*WRITTEN TASK:* Find the line in the entries below that contains "Next review: Quarterly*". Repeat it exactly, and every line after it through the line that contains "- [1-1. REGISTER".

Dataset entries

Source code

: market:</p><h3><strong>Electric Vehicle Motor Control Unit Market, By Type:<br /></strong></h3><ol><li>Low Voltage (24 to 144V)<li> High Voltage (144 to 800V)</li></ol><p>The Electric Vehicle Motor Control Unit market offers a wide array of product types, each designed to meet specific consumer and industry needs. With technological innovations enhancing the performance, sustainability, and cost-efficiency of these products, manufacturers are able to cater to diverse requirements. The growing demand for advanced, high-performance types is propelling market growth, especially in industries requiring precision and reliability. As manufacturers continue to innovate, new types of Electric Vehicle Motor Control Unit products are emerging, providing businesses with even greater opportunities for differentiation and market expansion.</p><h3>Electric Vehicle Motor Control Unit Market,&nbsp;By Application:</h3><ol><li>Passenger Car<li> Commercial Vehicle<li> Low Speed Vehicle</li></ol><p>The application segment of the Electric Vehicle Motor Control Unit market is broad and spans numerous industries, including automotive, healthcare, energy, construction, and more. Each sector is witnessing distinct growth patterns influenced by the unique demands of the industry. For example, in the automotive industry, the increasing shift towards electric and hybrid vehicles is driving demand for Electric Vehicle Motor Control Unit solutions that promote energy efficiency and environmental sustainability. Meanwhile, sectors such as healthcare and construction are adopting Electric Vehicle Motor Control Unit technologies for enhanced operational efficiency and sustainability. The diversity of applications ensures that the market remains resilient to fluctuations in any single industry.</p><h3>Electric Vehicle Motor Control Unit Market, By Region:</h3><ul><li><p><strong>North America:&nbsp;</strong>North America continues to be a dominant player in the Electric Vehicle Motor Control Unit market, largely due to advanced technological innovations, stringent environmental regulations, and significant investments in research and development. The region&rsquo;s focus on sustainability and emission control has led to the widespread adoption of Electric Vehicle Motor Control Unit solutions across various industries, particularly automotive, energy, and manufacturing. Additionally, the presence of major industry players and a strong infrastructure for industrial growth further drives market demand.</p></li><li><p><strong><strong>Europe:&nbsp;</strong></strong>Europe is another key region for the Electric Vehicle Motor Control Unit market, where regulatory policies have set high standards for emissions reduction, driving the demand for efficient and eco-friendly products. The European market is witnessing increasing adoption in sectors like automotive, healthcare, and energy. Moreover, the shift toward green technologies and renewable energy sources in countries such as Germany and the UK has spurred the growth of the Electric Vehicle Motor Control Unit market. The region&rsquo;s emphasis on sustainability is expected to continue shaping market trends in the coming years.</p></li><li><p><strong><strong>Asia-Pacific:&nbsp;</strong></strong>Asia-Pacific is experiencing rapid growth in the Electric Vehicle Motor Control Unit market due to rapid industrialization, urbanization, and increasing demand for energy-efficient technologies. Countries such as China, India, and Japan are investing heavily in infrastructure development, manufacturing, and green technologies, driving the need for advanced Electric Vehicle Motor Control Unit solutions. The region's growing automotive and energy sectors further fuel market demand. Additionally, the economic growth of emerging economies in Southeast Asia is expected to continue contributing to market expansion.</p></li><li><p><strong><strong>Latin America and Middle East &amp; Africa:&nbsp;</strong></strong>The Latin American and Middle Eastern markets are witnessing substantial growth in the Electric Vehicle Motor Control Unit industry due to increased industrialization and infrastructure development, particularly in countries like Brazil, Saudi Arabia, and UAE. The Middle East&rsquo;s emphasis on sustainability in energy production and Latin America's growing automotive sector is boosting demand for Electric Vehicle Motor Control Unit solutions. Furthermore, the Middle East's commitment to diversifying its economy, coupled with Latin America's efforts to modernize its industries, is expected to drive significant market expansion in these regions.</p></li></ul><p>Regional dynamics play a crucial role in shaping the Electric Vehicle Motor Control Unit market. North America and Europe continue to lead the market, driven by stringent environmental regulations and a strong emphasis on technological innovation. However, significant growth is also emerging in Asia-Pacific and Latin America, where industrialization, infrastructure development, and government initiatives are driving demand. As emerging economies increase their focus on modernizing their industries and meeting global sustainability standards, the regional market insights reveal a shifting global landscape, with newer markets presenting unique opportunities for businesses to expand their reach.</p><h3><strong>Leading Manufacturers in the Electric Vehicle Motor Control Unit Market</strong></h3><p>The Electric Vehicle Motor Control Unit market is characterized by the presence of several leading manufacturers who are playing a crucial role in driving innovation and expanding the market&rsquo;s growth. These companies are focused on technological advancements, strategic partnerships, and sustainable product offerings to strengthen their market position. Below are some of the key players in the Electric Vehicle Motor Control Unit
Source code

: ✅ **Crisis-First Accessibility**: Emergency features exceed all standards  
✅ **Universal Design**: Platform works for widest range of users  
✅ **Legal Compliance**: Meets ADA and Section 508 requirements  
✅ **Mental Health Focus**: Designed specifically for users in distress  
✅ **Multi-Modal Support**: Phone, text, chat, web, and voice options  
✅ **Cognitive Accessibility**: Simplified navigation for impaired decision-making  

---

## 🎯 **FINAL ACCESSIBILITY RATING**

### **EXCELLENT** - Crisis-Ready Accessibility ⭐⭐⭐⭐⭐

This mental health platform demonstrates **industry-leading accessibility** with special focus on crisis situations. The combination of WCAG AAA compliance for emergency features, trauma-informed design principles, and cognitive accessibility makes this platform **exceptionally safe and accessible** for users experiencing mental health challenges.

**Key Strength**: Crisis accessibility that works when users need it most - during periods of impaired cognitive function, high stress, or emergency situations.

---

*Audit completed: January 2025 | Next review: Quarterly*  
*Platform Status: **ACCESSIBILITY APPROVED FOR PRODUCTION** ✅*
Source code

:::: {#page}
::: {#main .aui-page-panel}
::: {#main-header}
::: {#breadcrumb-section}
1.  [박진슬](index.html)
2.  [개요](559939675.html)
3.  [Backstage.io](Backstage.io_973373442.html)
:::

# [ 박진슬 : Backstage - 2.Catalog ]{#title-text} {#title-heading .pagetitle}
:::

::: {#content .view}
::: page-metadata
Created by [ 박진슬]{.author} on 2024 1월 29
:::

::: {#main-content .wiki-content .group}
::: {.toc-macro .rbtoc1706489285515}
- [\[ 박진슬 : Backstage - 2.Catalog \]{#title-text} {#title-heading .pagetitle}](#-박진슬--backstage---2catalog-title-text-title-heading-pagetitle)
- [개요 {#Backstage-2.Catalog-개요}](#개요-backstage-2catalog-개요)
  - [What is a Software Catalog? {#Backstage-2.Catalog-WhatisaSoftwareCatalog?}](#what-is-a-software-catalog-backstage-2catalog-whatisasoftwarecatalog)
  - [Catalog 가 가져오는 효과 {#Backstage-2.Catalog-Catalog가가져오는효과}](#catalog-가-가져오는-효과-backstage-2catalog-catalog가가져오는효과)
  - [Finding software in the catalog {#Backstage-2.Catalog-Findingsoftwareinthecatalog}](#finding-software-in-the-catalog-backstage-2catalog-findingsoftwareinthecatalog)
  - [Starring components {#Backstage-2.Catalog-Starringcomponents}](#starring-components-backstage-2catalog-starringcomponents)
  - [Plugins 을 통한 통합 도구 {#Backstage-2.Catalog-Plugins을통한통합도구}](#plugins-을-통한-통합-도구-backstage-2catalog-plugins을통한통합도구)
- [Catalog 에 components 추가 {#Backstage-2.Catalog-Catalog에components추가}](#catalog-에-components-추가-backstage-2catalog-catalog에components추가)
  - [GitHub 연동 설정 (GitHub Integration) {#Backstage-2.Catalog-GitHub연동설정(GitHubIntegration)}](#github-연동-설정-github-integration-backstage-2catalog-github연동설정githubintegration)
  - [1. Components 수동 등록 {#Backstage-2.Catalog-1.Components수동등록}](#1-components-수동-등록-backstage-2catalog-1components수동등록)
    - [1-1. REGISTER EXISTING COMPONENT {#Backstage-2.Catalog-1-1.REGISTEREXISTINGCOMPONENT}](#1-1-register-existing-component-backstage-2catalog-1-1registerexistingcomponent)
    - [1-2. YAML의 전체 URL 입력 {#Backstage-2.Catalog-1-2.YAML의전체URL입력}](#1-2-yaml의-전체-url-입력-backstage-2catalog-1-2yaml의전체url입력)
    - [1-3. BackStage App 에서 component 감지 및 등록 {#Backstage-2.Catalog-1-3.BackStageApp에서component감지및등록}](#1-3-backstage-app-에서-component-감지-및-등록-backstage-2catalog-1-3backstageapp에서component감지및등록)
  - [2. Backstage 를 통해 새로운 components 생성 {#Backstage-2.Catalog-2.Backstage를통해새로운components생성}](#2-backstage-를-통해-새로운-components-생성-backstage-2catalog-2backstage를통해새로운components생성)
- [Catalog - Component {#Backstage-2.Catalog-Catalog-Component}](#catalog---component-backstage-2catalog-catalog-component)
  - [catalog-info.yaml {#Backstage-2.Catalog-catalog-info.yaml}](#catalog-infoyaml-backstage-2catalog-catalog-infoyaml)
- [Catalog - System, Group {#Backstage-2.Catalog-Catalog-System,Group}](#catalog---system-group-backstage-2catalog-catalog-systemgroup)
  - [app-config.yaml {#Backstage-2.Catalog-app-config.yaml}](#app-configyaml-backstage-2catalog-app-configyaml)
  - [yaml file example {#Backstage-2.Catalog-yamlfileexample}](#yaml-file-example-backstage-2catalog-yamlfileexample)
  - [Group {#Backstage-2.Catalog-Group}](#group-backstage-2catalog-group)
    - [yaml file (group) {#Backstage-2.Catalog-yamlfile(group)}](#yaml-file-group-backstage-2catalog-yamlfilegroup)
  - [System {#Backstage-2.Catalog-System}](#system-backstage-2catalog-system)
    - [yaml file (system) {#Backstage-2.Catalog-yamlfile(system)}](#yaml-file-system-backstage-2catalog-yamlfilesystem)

*RESULT OF THIS EXERCISE:*
*Audit completed: January 2025 | Next review: Quarterly*  
*Platform Status: **ACCESSIBILITY APPROVED FOR PRODUCTION** ✅*
Source code

:::: {#page}
::: {#main .aui-page-panel}
::: {#main-header}
::: {#breadcrumb-section}
1.  [박진슬](index.html)
2.  [개요](559939675.html)
3.  [Backstage.io](Backstage.io_973373442.html)
:::

# [ 박진슬 : Backstage - 2.Catalog ]{#title-text} {#title-heading .pagetitle}
:::

::: {#content .view}
::: page-metadata
Created by [ 박진슬]{.author} on 2024 1월 29
:::

::: {#main-content .wiki-content .group}
::: {.toc-macro .rbtoc1706489285515}
- [\[ 박진슬 : Backstage - 2.Catalog \]{#title-text} {#title-heading .pagetitle}](#-박진슬--backstage---2catalog-title-text-title-heading-pagetitle)
- [개요 {#Backstage-2.Catalog-개요}](#개요-backstage-2catalog-개요)
  - [What is a Software Catalog? {#Backstage-2.Catalog-WhatisaSoftwareCatalog?}](#what-is-a-software-catalog-backstage-2catalog-whatisasoftwarecatalog)
  - [Catalog 가 가져오는 효과 {#Backstage-2.Catalog-Catalog가가져오는효과}](#catalog-가-가져오는-효과-backstage-2catalog-catalog가가져오는효과)
  - [Finding software in the catalog {#Backstage-2.Catalog-Findingsoftwareinthecatalog}](#finding-software-in-the-catalog-backstage-2catalog-findingsoftwareinthecatalog)
  - [Starring components {#Backstage-2.Catalog-Starringcomponents}](#starring-components-backstage-2catalog-starringcomponents)
  - [Plugins 을 통한 통합 도구 {#Backstage-2.Catalog-Plugins을통한통합도구}](#plugins-을-통한-통합-도구-backstage-2catalog-plugins을통한통합도구)
- [Catalog 에 components 추가 {#Backstage-2.Catalog-Catalog에components추가}](#catalog-에-components-추가-backstage-2catalog-catalog에components추가)
  - [GitHub 연동 설정 (GitHub Integration) {#Backstage-2.Catalog-GitHub연동설정(GitHubIntegration)}](#github-연동-설정-github-integration-backstage-2catalog-github연동설정githubintegration)
  - [1. Components 수동 등록 {#Backstage-2.Catalog-1.Components수동등록}](#1-components-수동-등록-backstage-2catalog-1components수동등록)
    - [1-1. REGISTER EXISTING COMPONENT {#Backstage-2.Catalog-1-1.REGISTEREXISTINGCOMPONENT}](#1-1-register-existing-component-backstage-2catalog-1-1registerexistingcomponent)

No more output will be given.